Along with my resolution to try any genre, I also promised myself to try different formats. It started in 2015 when I found some BBC dramatisations of Terry Pratchett’s & Neil Gaiman’s “Good Omens” as well as Neil Gaiman’s “Neverwhere”. The BBC is simply brilliant.
Also, I have a very close friend on Goodreads who reads almost exclusively in audio form and kept nagging me about it.
Originally, I was against audiobooks. I had the “Harry Potter” audiobooks narrated by Stephen Fry but had always fallen asleep after about 30 minutes (not because they are bad, on the contrary: they are brilliant). No idea why I had such problems.

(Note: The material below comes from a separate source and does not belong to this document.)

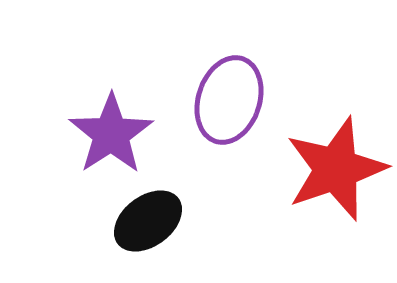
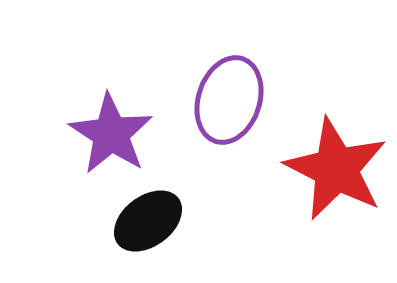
purple star: rotated 6 degrees counterclockwise
red star: rotated 26 degrees counterclockwise
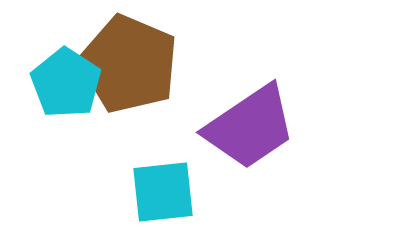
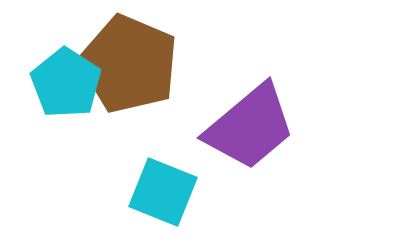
purple trapezoid: rotated 6 degrees counterclockwise
cyan square: rotated 28 degrees clockwise
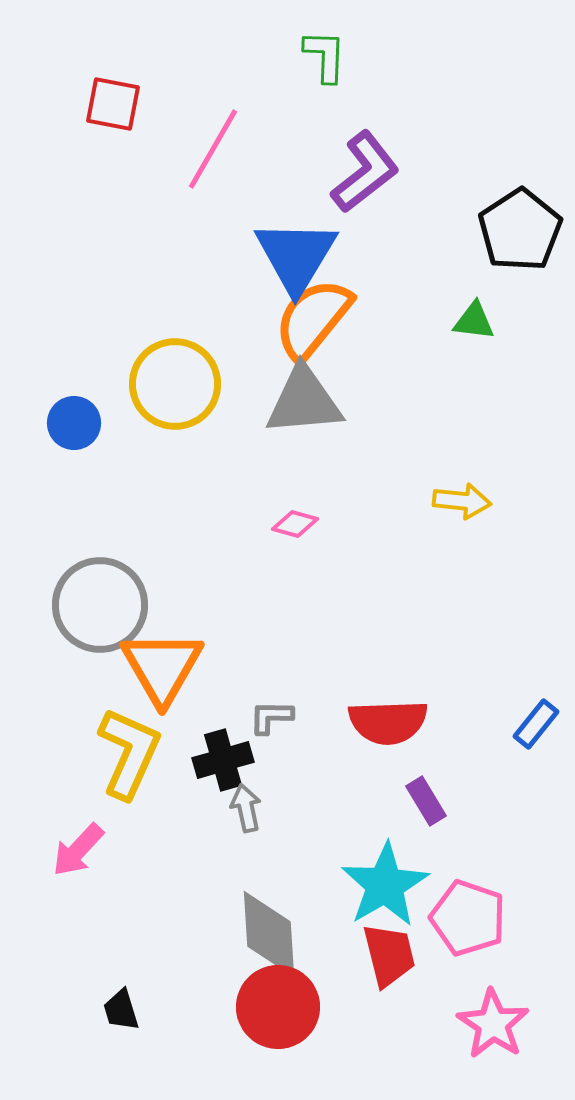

Then the BBC stuff got me curious and a series I discovered thanks to a Kindle freebie was adapted by Audible too so I gave it a chance – and loved it. It’s very hit-or-miss with me and completely depends on whether or not I can connect with the narrator but I read a lot in audio format now because it means being able to cook simultaneously and not having to stop reading while doing chores.
Other than that, I’ve had a Kindle ever since the first version of the device was available. It was just easier than transporting a doorstopper on my daily commutes. In the meantime, I often use my iPad instead (also because I’m now getting books via Netgalley and some of them are comics/graphic novels that don’t get displayed well on the Kindle I have).
However, nothing will EVER substitute a “real” book for me. If I have an e-book or audiobook and really love it, I buy the paper version (sometimes even hardcover, it depends on how much I’ve loved it). I could also not live in a house without physical books around me, it’s just not the same. Not to mention that I’m a book-sniffer. *lol*
Where do the majority of your books come from? (Library, bookstore)
The problem is that I live in Germany.
While we still have some libraries, most have never been the way British or American ones are. Also, they are getting more and more rare, old, and often only stock old copies of Shakespeare and art books – basically they are waiting for someone to let them die. The bigger cities still have more up-to-date ones but take Karlsruhe, for example: It’s the seat of Germany’s Supreme Court and therefore has a fairly big library – and yet the library only has one Stephen King book and only one copy of that (it’s not even a well-known one). It’s really sad.
The stores do get better (years ago it was a nightmare for me trying to buy a copy of a book that way) since they have to keep up with certain well-known websites. However, I need to almost always order my books – either because of my afore-mentioned pickiness when it comes to the cover design or because they just don’t stock many books in English (I read books in their original language because too much gets lost in translation). Since I’d have to order them anyway, I have to admit that Amazon is usually cheapest and fastest. And it has books I sometimes cannot even get through the bookstore. But don’t pity the stores, they are big chain stores so they are doing just fine (there are almost no independent little bookstores left here). Therefore, I don’t feel bad when ordering on Amazon, I’m just sad that I miss out on the experience of shopping in a store.
My audiobooks come from Audible (also belonging to Amazon).
One could say that I basically have my own library in the meantime (last count, and I have neglected my list for several months, was over 1300 physical copies).